The tide has gone out on the surge of confidence. It is seven per cent lower than when the coalition took office. What has been the response of the government to this? Has it been to begin talking the government up, to begin talking about how we can develop a long-term plan for jobs and growth? No. Instead, their plan has been to spend more on promoting the budget and the Intergenerational report. We now know Treasury has allocated $36 million to spend on the budget and promoting the Intergenerational report. Dr Karl Kruszelnicki has now said of his participation in advertisements around the Intergenerational report:

I deeply regret that I didn't get to see the full and final version.

I am sure many Australians deeply regret that $36 million of their money, more than a dollar a person, is being spent on propaganda for the government trying to sell its budget. I have a simple message for the government: if they are concerned about the way their unfair budget is going down in the community, fix the budget; don't start spending money on TV ads.

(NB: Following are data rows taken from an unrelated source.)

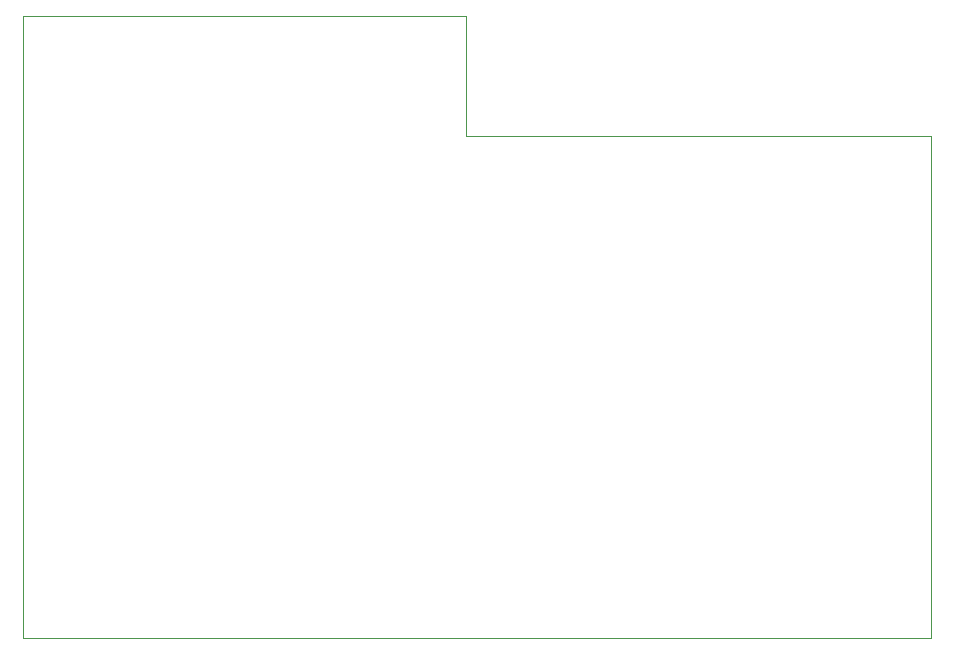
<source format=gbr>
G04 #@! TF.GenerationSoftware,KiCad,Pcbnew,(5.1.2-1)-1*
G04 #@! TF.CreationDate,2019-05-24T19:31:10+01:00*
G04 #@! TF.ProjectId,8840A_CPU_Programmer,38383430-415f-4435-9055-5f50726f6772,rev?*
G04 #@! TF.SameCoordinates,Original*
G04 #@! TF.FileFunction,Profile,NP*
%FSLAX46Y46*%
G04 Gerber Fmt 4.6, Leading zero omitted, Abs format (unit mm)*
G04 Created by KiCad (PCBNEW (5.1.2-1)-1) date 2019-05-24 19:31:10*
%MOMM*%
%LPD*%
G04 APERTURE LIST*
%ADD10C,0.050000*%
G04 APERTURE END LIST*
D10*
X160655000Y-73025000D02*
X160655000Y-80645000D01*
X121285000Y-73025000D02*
X160655000Y-73025000D01*
X121285000Y-62865000D02*
X121285000Y-73025000D01*
X83820000Y-115570000D02*
X83820000Y-62865000D01*
X160655000Y-115570000D02*
X83820000Y-115570000D01*
X160655000Y-80645000D02*
X160655000Y-115570000D01*
X83820000Y-62865000D02*
X121285000Y-62865000D01*
M02*

</source>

As respected economist Saul Eslake noted in a budget forum that was run in Parliament House, there have been a number of tricks in the budget papers in order to try to improve those numbers. He notes a footnote on page 3-6 of Budget Paper No.1, which says that from 2020-21 onwards earnings from Australia's Future Fund will be counted towards the surplus and that by 2024-25 that will account for more than half the projected surpluses. Mr Eslake made an interesting statement in that forum. He said:

I point to the influence of a change in accounting policy hesitantly because the last time I was critical of a government for the way it accounted for things in the budget the then treasurer, Peter Costello, rang up the chief executive of the bank I was working for, John McFarlane, (of ANZ) and said that he would take regulatory action that ANZ did not like if I repeated those kinds of criticisms.

(But) I don't think Joe Hockey is as glass-jawed as Peter Costello is, so I am not really worried about that in this context.

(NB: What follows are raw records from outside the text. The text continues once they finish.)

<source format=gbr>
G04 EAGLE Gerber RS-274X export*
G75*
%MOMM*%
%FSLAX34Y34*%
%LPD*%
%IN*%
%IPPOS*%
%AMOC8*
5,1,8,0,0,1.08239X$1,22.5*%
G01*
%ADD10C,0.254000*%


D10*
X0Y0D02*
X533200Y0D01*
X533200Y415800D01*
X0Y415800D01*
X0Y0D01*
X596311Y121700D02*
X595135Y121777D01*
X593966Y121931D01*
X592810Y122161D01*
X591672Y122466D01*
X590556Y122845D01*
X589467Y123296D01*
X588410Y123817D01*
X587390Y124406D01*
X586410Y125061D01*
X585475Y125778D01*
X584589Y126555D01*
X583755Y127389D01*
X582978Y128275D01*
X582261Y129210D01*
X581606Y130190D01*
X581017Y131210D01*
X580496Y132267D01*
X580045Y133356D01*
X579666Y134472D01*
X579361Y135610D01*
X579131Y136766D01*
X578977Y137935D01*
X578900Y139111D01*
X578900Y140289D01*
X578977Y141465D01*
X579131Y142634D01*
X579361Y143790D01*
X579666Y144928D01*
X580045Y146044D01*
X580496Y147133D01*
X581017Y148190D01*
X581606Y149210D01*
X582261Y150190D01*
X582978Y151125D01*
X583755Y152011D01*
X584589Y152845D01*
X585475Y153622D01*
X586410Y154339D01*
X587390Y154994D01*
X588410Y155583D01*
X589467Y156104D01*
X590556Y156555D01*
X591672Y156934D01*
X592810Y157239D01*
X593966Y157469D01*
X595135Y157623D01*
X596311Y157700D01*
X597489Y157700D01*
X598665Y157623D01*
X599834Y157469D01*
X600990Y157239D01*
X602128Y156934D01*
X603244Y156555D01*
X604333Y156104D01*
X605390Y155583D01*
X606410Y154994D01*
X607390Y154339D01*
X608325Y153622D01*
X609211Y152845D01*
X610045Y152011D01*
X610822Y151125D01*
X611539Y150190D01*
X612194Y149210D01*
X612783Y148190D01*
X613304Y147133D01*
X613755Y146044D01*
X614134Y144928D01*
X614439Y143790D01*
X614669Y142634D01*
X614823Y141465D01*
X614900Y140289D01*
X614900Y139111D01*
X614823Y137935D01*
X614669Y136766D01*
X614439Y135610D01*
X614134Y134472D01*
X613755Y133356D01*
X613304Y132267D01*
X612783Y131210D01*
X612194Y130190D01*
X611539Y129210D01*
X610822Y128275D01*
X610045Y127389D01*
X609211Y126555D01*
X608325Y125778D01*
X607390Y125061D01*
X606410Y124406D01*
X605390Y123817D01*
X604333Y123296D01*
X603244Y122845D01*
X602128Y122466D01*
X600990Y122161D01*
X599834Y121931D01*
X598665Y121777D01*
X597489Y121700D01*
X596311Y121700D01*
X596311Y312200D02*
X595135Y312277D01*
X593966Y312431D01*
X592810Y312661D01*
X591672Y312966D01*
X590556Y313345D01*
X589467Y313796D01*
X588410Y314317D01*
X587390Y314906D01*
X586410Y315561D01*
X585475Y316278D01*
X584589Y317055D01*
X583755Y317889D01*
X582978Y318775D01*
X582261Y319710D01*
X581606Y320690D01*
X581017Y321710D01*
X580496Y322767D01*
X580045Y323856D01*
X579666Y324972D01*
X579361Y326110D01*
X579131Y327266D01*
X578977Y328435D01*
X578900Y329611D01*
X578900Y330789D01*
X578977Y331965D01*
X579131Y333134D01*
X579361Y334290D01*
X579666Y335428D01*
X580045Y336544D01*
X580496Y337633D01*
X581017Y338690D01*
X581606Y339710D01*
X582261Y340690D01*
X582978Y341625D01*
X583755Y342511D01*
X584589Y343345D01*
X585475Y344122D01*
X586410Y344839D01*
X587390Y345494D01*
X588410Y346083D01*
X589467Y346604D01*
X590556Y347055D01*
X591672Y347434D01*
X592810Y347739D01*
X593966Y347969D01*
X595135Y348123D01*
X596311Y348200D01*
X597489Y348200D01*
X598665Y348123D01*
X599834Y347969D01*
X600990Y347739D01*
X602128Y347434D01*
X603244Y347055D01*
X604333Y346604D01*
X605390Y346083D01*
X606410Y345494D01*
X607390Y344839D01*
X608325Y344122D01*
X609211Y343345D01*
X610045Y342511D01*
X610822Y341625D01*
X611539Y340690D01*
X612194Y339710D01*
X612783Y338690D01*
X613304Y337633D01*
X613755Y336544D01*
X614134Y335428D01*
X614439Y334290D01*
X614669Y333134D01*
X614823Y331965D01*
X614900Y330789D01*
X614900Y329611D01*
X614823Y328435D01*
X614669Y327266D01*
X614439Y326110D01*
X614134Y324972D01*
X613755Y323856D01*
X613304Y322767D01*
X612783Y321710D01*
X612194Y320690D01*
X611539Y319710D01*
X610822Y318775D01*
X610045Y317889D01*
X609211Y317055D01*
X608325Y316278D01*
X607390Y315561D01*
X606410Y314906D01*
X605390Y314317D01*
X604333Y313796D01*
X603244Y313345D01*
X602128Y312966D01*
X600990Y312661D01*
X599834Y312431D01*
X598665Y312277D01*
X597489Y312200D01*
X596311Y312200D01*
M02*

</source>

But he does go on to say that he is concerned about the fact that more than half of the projected surpluses in a decade's time will come from an accounting change not from policy change.

Saul Eslake also raised his concern about the government's claim that it was offsetting its spending decisions through making savings. As he pointed out, the way the government was able to back up that claim was because they had to put in the contingency reserve $10.4 billion for their unfair Paid Parental Leave scheme. Then when they decided not to proceed with their unfair Paid Parental Leave scheme, they took that money out of the contingency reserve. Why didn't we think of that? Why didn't we think of announcing an unfair policy, throwing the money in the contingency reserve, not going ahead with the unfair policy and then saying we'd made a saving? Frankly, deciding that you are not going to implement a bad policy and calling that a saving would not pass the pub test in Australia.

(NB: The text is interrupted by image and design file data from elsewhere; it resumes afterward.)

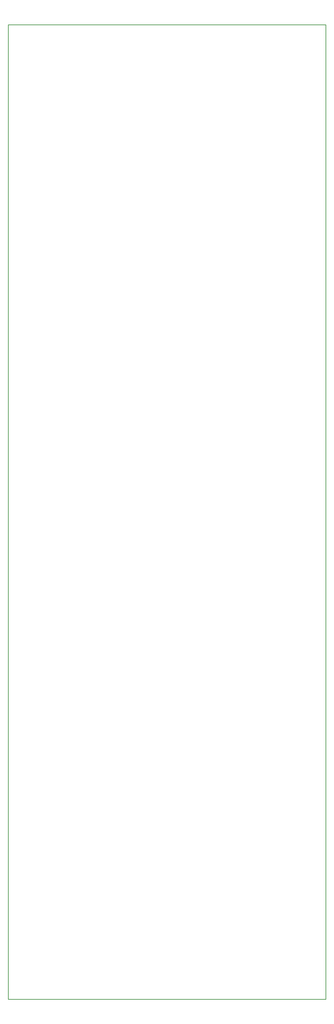
<source format=gko>
G04 ---------------------------- Layer name :KeepOutLayer*
G04 EasyEDA v5.8.16, Sun, 14 Oct 2018 04:50:05 GMT*
G04 5a396672bee444fbbd75647f7a64e84d*
G04 Gerber Generator version 0.2*
G04 Scale: 100 percent, Rotated: No, Reflected: No *
G04 Dimensions in millimeters *
G04 leading zeros omitted , absolute positions ,3 integer and 3 decimal *
%FSLAX33Y33*%
%MOMM*%
G90*
G71D02*

%ADD10C,0.254000*%
G54D10*
G01X124206Y24892D02*
G01X124206Y380250D01*
G01X124206Y380238D02*
G01X0Y380238D01*
G01X0Y380238D02*
G01X0Y0D01*
G01X124206Y0D01*
G01X124206Y24892D01*

%LPD*%
M00*
M02*

</source>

What we see from this government is that it is at odds with one another. We have seen cabinet leaks, the likes of which we have not been seen in this country for over a decade, and infighting between frontbenchers. And if you want to know what is going on in cabinet, you simply need to read the newspapers. Peter Hartcher's expose of the internal workings of the Abbott government clearly reveal a government that is willing to leak against itself. We saw Christopher Pyne on The Bolt Report on the weekend saying that as a result of the Abbott government leaking like a sieve, he cannot speak candidly in cabinet anymore. That is how dysfunctional the cabinet has become.

The government has no plan for housing affordability, no plan for anything but driving up the Prime Minister's own housing price. We need a government that is able to seriously act on the challenges of the future, challenges like investing in infrastructure such as making sure that more Australians get the coding skills they need at school and the science education they need at university. That plan for the future was laid out in Bill Shorten's budget reply and it is a plan that we will continue to build on over the time up to the election.